I wonder what does BusinessWeek gain by being pro-Microsoft. Are they owned by the software giant? Is their growth somehow tied to that of proprietary software? Do they think their licenses will be terminated if they show disrespect for MS? The real question BusinessWeek should address is not how to make Microsoft more implanted in the developing nations but why they think that situation would be a good thing.
That it's "theft". It's really just "unauthorized - and unpaid - marketing and distribution."

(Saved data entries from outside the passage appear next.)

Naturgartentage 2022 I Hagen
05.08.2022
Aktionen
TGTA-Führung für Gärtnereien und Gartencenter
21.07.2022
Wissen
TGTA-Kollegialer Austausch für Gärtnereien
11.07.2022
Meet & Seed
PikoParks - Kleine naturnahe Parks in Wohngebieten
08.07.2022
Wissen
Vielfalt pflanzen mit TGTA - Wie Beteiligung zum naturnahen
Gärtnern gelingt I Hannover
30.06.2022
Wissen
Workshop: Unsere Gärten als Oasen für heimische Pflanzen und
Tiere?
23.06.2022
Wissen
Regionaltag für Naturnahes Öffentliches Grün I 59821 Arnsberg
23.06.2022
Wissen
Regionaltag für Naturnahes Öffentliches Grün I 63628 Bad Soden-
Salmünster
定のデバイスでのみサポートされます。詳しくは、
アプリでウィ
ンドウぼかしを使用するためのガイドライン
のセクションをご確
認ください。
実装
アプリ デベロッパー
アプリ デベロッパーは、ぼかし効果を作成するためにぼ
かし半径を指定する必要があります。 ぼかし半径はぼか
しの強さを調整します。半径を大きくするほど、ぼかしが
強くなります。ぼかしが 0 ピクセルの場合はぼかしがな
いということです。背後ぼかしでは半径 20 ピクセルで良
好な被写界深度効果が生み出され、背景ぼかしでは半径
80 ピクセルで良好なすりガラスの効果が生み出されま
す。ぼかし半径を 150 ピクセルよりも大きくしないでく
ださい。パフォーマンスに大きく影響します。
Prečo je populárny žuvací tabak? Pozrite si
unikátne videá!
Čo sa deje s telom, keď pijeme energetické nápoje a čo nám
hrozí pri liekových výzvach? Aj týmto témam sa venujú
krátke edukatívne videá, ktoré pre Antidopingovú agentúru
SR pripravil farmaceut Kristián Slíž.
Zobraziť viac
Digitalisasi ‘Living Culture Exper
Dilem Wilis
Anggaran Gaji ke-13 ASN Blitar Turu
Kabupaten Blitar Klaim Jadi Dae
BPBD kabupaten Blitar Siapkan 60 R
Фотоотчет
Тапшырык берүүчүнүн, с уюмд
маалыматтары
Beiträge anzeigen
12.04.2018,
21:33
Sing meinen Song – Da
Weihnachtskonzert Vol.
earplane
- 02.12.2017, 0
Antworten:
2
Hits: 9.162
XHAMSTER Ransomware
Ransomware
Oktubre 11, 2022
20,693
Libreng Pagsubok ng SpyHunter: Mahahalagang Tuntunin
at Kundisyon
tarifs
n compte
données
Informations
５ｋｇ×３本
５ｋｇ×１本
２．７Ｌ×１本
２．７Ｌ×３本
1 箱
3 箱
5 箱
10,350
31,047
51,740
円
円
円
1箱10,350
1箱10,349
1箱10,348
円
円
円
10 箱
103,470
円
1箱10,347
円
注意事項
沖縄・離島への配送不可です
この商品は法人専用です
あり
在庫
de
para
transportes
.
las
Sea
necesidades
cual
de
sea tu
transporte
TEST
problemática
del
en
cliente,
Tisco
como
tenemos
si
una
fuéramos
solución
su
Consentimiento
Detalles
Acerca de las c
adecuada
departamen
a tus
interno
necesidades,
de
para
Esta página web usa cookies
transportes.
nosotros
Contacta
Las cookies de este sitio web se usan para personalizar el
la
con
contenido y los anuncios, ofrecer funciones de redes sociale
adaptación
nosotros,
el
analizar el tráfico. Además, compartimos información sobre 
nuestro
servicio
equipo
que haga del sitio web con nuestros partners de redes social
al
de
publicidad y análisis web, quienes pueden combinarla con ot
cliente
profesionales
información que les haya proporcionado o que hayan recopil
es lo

And many business people understand that. If they can use it to their advantage, they do, without any of the moral "hand wringing" that others do.
There was a clothing company who discovered that a Hong Kong or Taiwan outfit was counterfeiting their brand. Instead of bringing legal action, they went to the company and bought it out, subsequently releasing the same "counterfeit" product as their "bargain brand."
It's only people who don't have control over their own product - like artists under contract to music companies - or companies who don't know how to take advantage of or compete with so-called "piracy" who moan and groan about it.
The solution to every problem of this sort is: how can I take advantage of it?
Richard Steven Hack - This sig is TOO GODDAMN SHORT TO DO ANYTHING USEFUL WITH! MORONS!
Question for a lawyer: Does Microsoft's deliberate allowance of piracy create a case of estoppel?
Estoppel by silence: "A type of estoppel that prevents a person from asserting something when she had both the duty and the opportunity to speak up earlier..."
Since Microsoft allows piracy, can the company lose its copyright?
Microsoft definitely encourages piracy, in my opinion. For years, local computer stores carried to office suite alternatives: Legal Microsoft Office, and pirated Microsoft Office for $50. Word Perfect and Lotus could not compete. I'm not sure what local computer stores are doing now.
I could give other examples.
No, this is not a BusinessWeek editoral. It is an op-ed. By me. Henry Chesbrough.
For me, the price of a new MS Windows OS would be less than a day's wages.
I wonder what is the price in man-hours for the median-income American? and what is the price of the same in China for a median-income Chinese worker? Is there a correlation between these figures and the likelihood that a user will pirate the software rather than purchase it from a legitimate source?